* ASSIGNED TASK A: Reproduce the stretch of the soup blog post from "Anna’s Recipe Box" through "we’ll have spring.", word for word.

────

Anna’s Recipe Box

Entries tagged as ‘Soup’

Tomato and Spinach Soup

May 27, 2009 · 6 Comments

Tomato-Spinach Soup

Tomato-Spinach Soup

This was a completely unexpected and impromptu soup. I’m sure you’ve noticed that I’m not much into soup since I have so few soup recipes. But this just came together suddenly, since I didn’t even get into to the kitchen until about 8 in the evening. What can I say, I was bored so I started cooking. ;) I had some things I wanted to use up before they go bad and wanted something easy, light, healthy, and packed with nutrients. And since I’m fond of throwing a bunch of stuff in one pot and seeing what develops, I got a really yummy soup that is perfect for this cold and rainy weather. I hope, one of these days we’ll have spring.

────

* ASSIGNED TASK B: Rewrite the stretch of the records below, from the line containing "decat Himalaya. – Larry Wilde" through the line containing "Hai sa pastram", as a Markdown table with the columns "Row" and "Line". Leave out blank lines.

* SUPPLIED RECORDS:
────

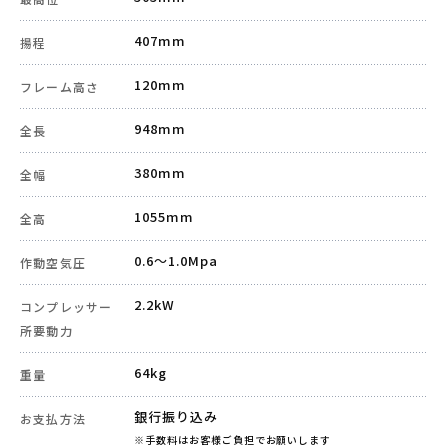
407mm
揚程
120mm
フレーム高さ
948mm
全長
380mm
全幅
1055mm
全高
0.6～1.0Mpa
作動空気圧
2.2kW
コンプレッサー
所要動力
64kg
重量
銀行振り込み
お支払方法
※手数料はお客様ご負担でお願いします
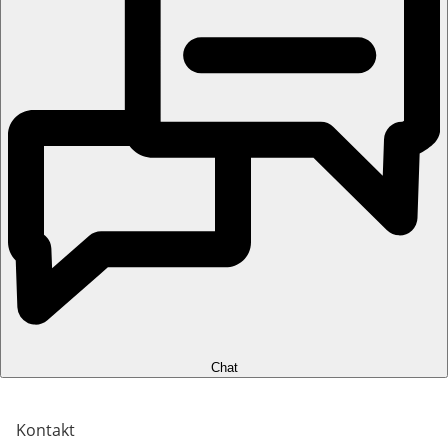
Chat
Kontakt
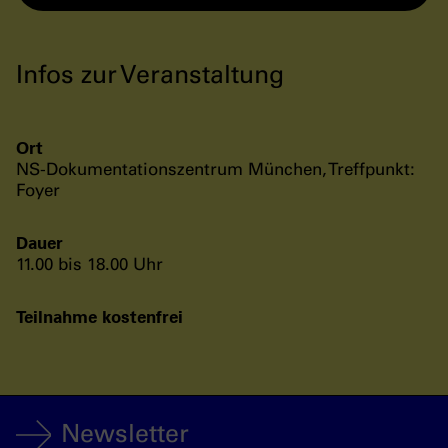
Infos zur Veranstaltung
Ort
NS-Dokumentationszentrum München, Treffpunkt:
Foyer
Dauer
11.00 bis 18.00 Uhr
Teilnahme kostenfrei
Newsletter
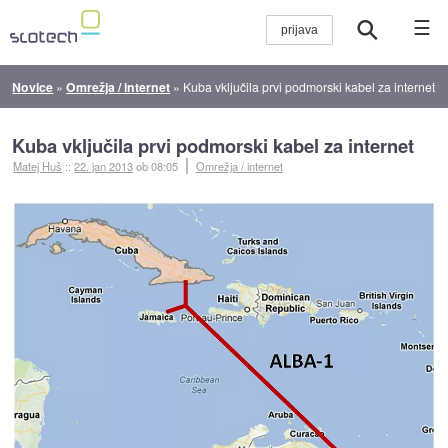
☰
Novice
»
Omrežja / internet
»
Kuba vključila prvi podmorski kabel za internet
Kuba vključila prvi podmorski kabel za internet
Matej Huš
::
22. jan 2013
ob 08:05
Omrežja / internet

────

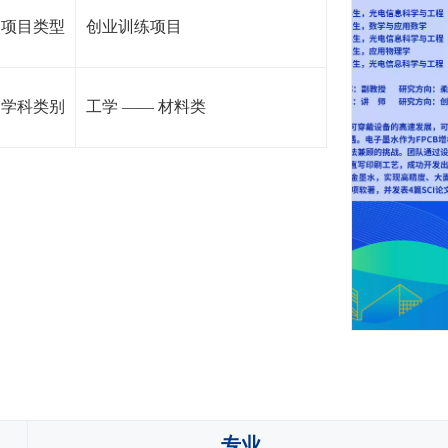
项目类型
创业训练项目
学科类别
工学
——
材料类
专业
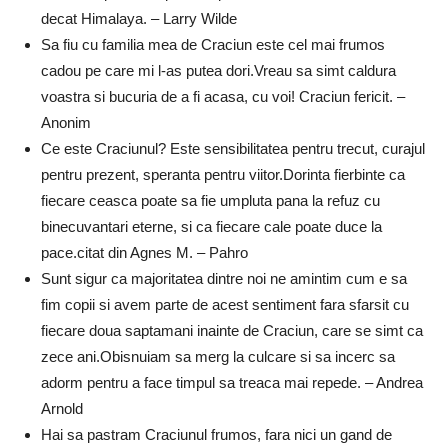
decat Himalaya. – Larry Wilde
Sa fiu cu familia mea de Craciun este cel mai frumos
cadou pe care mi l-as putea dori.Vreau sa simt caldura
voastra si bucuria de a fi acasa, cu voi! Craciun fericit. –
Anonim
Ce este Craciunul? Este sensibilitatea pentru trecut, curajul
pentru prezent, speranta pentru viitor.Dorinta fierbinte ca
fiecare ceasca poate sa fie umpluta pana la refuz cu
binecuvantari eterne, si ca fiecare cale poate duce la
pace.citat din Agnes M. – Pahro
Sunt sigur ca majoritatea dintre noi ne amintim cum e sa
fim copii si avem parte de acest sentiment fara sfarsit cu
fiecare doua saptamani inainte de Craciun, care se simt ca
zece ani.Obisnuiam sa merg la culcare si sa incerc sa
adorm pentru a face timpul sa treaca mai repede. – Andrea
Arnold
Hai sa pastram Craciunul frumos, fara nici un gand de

────

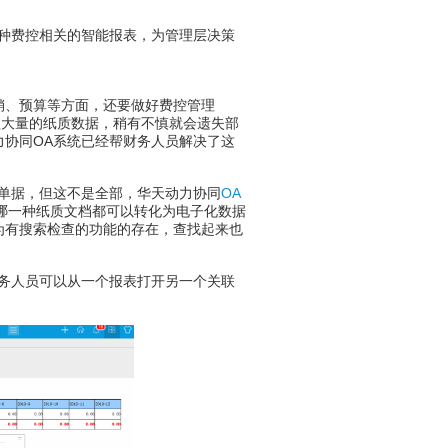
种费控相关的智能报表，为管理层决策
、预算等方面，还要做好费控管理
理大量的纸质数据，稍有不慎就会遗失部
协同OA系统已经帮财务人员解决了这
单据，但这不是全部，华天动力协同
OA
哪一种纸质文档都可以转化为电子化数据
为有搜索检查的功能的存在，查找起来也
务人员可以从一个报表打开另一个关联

────

* ANSWER AREA A:
Anna’s Recipe Box

Entries tagged as ‘Soup’

Tomato and Spinach Soup

May 27, 2009 · 6 Comments

Tomato-Spinach Soup

Tomato-Spinach Soup

This was a completely unexpected and impromptu soup. I’m sure you’ve noticed that I’m not much into soup since I have so few soup recipes. But this just came together suddenly, since I didn’t even get into to the kitchen until about 8 in the evening. What can I say, I was bored so I started cooking. ;) I had some things I wanted to use up before they go bad and wanted something easy, light, healthy, and packed with nutrients. And since I’m fond of throwing a bunch of stuff in one pot and seeing what develops, I got a really yummy soup that is perfect for this cold and rainy weather. I hope, one of these days we’ll have spring.

* ANSWER AREA B:
| Row | Line |
|---|---|
| 1 | decat Himalaya. – Larry Wilde |
| 2 | Sa fiu cu familia mea de Craciun este cel mai frumos |
| 3 | cadou pe care mi l-as putea dori.Vreau sa simt caldura |
| 4 | voastra si bucuria de a fi acasa, cu voi! Craciun fericit. – |
| 5 | Anonim |
| 6 | Ce este Craciunul? Este sensibilitatea pentru trecut, curajul |
| 7 | pentru prezent, speranta pentru viitor.Dorinta fierbinte ca |
| 8 | fiecare ceasca poate sa fie umpluta pana la refuz cu |
| 9 | binecuvantari eterne, si ca fiecare cale poate duce la |
| 10 | pace.citat din Agnes M. – Pahro |
| 11 | Sunt sigur ca majoritatea dintre noi ne amintim cum e sa |
| 12 | fim copii si avem parte de acest sentiment fara sfarsit cu |
| 13 | fiecare doua saptamani inainte de Craciun, care se simt ca |
| 14 | zece ani.Obisnuiam sa merg la culcare si sa incerc sa |
| 15 | adorm pentru a face timpul sa treaca mai repede. – Andrea |
| 16 | Arnold |
| 17 | Hai sa pastram Craciunul frumos, fara nici un gand de |